Use constants as such
LOCALHOST
, PORT
, and useragent_list
are constants, you even use uppercase for two of them to emphasize it. Why redefine them each time you call connect_tor
, then?
You should move them from the function body to the top-level of the file. You may also be interested in turning useragent_list
(or USER_AGENTS
which I find better) into an immutable collection such as a tuple
or a frozenset
.
Save on resources and computation
You could improve tor_browser_initialise
by returning early if you find the 'tor.exe'
process. You could thus get rid of the processlist
since exitting the for
loop would mean that you didn't return
early and thus you didn't find the process you were looking for.
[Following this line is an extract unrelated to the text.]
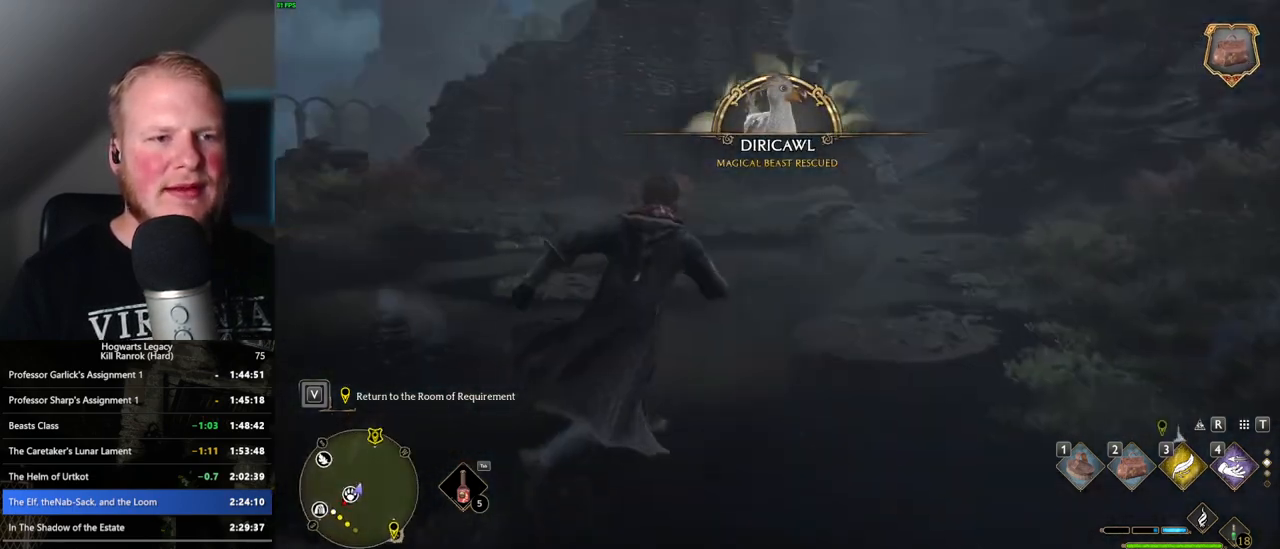
{"keys": ["d", "w"], "mouse": [], "events": [[267, "w", "down"]]}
def tor_browser_initialise():
for p in psutil.process_iter():
try:
process = psutil.Process(p.pid)
if process.name() == 'tor.exe':
return
except:
continue
subprocess.Popen(
r"C:\Program Files (x86)\Tor Browser\Browser\firefox.exe",
stdout=subprocess.PIPE)
time.sleep(30)
Right now you've hardcoded the location of the TOR browser - this is not ideal. It also assumes a Windows path. This could be improved by passing it as a parameter
def tor_browser_initialise(tor_path):
# stuff
process = subprocess.Popen(tor_path, stdout=subprocess.PIPE)
# other stuff
If you want to provide default paths you could do so like this. It also allows you to provide default paths depending on the operating system using sys.platform
def tor_browser_initialise(tor_path=None):
if tor_path is None:
tor_path = get_default_path()
# the rest of it
DEFAULT_TOR_PATHS = {
'win32': r"C:\Program Files (x86)\Tor Browser\Browser\firefox.exe"
}
def get_default_path():
try:
return DEFAULT_TOR_PATHS[sys.platform]
except KeyError:
raise ValueError(' '.join([
"There is no default path for Tor on your system,"
"detected to be {}.".format(sys.platform),
"You must provide a path"]))
You could also use os.path.join
if you don't want to worry about raw strings or escaping backspaces.